*工作指令 1*: 把淋巴細胞分離液說明中從「4、離心結束后，此時離心管中」起一直到「果更差甚至不能達到分離目的。」為止的文字原樣謄寫下來。
*工作指令 2*: 接著淋巴細胞分離液說明的最後一句往下續寫。

*頁面文字*:
* * * *

淋巴細胞分離液

產品簡介：

人血中紅細胞和白細胞等細胞密度較大，為1.090g/ml左右，淋巴細胞和單核細胞密度為1.075~1.090g/ml，血小板為1.030~1.035g/ml，本產品為密度在 1.077 g/mL 并且與外周全血等滲的溶液（分離液），經過密度梯度離心，使一定密度的細胞按照相應密度梯度分布，從各種血細胞中分離出淋巴細胞。

本產品收集細胞的得率大于80%。

使用方法：

常規實驗操作方法：

1、取新鮮抗凝血2ml，用等體積PBS或Hank’s液混勻。

2、在離心管中加入3ml分離液，小心將稀釋后的血樣平鋪到分離液液面上方。

3、離心 400 g，30-40 min。

4、離心結束后，此時離心管中由上至下細胞分四層：第一層為血漿層，第二層為環狀乳白色淋巴細胞，第三層為透明分離液層，第四層為紅細胞層。

5、小心吸取第二層細胞到另一離心管中，加入三倍體積的PBS或Hank’s液混勻，60-100g，離心 10min，棄上清。以0.5ml后續實驗所需相應液體重懸目的細胞。

注：血液樣品量增大時，可通過改變離心管直徑的方法始終保持樣本量高度與分離液高度為2、4cm 與3cm，其他分離條件不變。

為滿足客戶實際使用需求，不同血液樣本量推薦具體實驗操作方法詳見說明書。

注意事項：

1、全過程樣本、試劑及實驗環境均需在20±2℃的條件下進行。為獲得最佳的實驗結果，最好在取血2h 內進行實驗，血液存放時間越長，細胞分離效果越差。血液放置超過6h后分離效果更差甚至不能達到分離目的。

* * * *

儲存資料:
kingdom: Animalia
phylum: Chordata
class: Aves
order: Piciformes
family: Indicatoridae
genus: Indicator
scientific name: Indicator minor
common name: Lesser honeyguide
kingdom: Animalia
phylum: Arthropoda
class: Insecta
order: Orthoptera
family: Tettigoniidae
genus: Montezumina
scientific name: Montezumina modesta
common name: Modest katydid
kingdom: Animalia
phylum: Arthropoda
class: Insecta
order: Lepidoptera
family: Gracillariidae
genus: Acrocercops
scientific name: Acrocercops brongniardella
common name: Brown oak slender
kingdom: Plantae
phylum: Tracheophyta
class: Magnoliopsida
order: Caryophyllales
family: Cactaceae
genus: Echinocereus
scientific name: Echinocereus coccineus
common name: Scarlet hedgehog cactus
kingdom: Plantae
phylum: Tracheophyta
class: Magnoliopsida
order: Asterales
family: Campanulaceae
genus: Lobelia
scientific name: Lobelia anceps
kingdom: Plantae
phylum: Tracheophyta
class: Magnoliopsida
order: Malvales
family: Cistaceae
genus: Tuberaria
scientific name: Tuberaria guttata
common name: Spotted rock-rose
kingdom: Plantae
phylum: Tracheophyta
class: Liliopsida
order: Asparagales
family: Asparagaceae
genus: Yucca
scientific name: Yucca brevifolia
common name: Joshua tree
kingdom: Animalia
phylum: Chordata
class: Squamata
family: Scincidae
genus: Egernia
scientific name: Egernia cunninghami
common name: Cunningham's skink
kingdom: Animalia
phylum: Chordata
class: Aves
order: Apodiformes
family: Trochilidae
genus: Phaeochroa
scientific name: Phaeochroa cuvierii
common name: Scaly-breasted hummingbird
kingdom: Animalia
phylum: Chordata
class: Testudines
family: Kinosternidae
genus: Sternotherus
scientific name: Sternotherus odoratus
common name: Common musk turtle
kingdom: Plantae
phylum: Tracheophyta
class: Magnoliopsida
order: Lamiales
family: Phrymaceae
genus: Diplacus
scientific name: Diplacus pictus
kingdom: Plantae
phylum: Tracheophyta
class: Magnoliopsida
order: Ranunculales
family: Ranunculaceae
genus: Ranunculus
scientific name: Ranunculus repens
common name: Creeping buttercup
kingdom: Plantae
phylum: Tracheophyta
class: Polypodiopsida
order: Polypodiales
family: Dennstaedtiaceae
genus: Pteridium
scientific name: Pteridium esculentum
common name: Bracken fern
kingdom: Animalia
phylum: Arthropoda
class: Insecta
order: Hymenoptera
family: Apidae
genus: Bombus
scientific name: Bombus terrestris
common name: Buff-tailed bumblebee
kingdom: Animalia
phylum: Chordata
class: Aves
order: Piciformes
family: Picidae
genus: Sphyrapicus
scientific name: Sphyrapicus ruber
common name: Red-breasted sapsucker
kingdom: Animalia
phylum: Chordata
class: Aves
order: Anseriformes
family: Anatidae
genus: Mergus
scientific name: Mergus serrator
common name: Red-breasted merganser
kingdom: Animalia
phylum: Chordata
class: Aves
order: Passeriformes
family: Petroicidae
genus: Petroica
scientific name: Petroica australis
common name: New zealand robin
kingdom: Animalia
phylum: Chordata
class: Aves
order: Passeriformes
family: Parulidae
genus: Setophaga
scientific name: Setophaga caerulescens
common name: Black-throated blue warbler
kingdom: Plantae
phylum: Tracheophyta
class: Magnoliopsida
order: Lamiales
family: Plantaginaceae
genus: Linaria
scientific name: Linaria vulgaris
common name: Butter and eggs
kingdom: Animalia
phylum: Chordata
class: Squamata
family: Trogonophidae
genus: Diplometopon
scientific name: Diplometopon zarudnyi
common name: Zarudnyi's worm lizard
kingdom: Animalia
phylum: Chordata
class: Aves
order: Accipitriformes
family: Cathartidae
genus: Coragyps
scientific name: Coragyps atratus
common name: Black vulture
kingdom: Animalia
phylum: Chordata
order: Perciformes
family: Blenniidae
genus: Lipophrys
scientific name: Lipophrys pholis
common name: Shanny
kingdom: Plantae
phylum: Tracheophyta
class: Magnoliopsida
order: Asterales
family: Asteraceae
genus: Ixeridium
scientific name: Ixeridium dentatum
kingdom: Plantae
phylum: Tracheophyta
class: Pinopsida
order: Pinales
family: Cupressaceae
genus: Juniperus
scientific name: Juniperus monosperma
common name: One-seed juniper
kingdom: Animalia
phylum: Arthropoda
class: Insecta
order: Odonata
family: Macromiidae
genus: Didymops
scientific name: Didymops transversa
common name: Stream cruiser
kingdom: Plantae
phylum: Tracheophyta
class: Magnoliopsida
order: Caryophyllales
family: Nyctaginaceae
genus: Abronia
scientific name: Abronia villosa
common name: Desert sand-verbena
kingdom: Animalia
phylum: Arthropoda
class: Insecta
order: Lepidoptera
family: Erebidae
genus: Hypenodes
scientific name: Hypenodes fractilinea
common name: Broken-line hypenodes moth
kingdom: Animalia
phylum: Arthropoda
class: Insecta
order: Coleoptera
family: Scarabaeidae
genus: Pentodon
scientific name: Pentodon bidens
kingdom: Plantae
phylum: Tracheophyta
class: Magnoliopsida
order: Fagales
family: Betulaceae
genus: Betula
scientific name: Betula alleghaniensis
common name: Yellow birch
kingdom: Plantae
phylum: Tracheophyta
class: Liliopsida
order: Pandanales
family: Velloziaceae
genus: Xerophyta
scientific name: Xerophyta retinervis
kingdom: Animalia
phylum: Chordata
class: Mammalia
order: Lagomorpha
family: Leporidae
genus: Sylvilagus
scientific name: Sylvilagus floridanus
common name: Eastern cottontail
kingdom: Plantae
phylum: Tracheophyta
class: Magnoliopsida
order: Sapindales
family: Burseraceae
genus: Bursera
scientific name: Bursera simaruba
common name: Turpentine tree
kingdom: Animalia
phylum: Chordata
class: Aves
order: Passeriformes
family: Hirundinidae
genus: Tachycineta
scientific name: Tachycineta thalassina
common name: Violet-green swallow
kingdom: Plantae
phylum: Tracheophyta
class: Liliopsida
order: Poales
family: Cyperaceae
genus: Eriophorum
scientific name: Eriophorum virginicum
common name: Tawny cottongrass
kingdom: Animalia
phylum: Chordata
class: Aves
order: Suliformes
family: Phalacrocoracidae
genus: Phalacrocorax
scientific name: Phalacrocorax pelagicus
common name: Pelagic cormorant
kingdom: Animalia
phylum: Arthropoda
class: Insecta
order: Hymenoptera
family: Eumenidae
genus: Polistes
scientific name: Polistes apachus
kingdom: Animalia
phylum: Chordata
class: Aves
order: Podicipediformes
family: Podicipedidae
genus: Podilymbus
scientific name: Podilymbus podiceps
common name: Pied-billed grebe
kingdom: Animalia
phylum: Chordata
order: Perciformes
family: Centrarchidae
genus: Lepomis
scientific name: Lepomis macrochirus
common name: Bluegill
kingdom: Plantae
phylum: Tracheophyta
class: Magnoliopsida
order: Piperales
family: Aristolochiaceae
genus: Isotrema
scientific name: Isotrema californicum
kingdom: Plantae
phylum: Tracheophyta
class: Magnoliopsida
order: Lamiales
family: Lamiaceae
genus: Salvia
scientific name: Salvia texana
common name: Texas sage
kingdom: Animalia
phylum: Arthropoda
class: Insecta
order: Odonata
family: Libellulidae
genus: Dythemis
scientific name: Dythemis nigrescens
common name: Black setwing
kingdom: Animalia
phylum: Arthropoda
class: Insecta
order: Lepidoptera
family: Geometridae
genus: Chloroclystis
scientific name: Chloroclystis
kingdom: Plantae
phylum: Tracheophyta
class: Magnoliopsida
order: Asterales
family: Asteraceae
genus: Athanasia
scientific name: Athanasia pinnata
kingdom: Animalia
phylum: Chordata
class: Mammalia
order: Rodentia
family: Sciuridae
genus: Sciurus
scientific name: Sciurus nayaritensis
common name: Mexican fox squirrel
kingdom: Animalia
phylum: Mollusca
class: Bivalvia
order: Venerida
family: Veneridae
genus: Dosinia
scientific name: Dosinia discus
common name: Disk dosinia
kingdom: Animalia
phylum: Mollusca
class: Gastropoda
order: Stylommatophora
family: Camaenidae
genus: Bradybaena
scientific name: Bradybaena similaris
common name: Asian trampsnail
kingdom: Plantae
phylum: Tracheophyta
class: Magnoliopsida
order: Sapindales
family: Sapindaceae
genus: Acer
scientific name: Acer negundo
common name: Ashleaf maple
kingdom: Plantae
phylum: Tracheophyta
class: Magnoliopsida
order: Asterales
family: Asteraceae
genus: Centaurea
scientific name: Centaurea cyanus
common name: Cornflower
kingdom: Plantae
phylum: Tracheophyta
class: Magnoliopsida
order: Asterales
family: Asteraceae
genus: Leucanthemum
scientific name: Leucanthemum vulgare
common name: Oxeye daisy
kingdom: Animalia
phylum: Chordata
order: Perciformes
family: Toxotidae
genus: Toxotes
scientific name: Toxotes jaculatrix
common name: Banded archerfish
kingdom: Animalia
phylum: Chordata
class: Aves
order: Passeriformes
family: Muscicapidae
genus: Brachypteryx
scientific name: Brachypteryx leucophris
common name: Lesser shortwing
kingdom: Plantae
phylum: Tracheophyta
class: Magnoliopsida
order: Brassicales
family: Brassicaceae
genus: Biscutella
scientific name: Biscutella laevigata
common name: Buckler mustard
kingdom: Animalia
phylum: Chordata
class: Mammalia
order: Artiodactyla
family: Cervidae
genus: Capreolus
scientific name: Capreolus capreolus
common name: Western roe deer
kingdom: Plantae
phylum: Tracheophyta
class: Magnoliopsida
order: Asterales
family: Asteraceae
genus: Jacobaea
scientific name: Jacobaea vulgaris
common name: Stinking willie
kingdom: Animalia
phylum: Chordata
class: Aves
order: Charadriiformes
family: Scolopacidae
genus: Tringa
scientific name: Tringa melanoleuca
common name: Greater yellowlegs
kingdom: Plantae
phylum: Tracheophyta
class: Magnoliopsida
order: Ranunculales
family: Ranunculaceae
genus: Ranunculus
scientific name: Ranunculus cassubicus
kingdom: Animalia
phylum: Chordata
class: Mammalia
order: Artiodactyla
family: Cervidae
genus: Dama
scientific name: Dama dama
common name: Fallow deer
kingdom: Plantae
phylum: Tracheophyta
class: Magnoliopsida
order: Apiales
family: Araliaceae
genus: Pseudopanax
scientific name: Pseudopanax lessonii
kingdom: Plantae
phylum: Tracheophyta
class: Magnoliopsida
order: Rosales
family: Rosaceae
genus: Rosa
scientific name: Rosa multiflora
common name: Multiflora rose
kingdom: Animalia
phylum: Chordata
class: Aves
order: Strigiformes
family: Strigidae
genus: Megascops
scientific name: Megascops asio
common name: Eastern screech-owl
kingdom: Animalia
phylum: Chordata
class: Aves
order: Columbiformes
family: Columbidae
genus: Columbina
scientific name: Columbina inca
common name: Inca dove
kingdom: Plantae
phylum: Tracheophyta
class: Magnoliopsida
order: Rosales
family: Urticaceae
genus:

* * * *

*書面回答 1*:
4、離心結束后，此時離心管中由上至下細胞分四層：第一層為血漿層，第二層為環狀乳白色淋巴細胞，第三層為透明分離液層，第四層為紅細胞層。

5、小心吸取第二層細胞到另一離心管中，加入三倍體積的PBS或Hank’s液混勻，60-100g，離心 10min，棄上清。以0.5ml后續實驗所需相應液體重懸目的細胞。

注：血液樣品量增大時，可通過改變離心管直徑的方法始終保持樣本量高度與分離液高度為2、4cm 與3cm，其他分離條件不變。

為滿足客戶實際使用需求，不同血液樣本量推薦具體實驗操作方法詳見說明書。

注意事項：

1、全過程樣本、試劑及實驗環境均需在20±2℃的條件下進行。為獲得最佳的實驗結果，最好在取血2h 內進行實驗，血液存放時間越長，細胞分離效果越差。血液放置超過6h后分離效果更差甚至不能達到分離目的。

*書面回答 2*:
2、本實驗最好不要使用高聚合材質（如聚苯乙烯）的塑料制品，應使用無靜電、低靜電離心管及未經堿處理過后的玻璃制品，因為靜電作用將導致細胞貼壁、堿處理的玻璃表面會變成毛面，影響細胞分離效果。

3、吸取過多的淋巴細胞層及分離液層會導致分離液交界處的粒細胞被吸出從而使混雜的粒細胞數量增加。

4、吸取過多的淋巴細胞層上層溶液會導致血漿蛋白及血小板混雜。

5、當血液樣本粘度過高需稀釋時，最優稀釋方法：將血液與PBS或 Hank’s液混勻備用。注：不當的稀釋方法會降低細胞得率及活性。如血液樣本經過稀釋則分離過程中需適當降低離心力和離心時間。

7、 因血液樣本的個體差異及血液粘度不同，需調整離心力及離心時間，離心力最大不超過1000g。

保存條件：

常溫保存，有效期2 年。本品易感染細菌，需無菌條件操作。無菌條件下操作，啟封后置常溫保存。如4℃保存，本分離液易出現白色結晶，影響分離效果。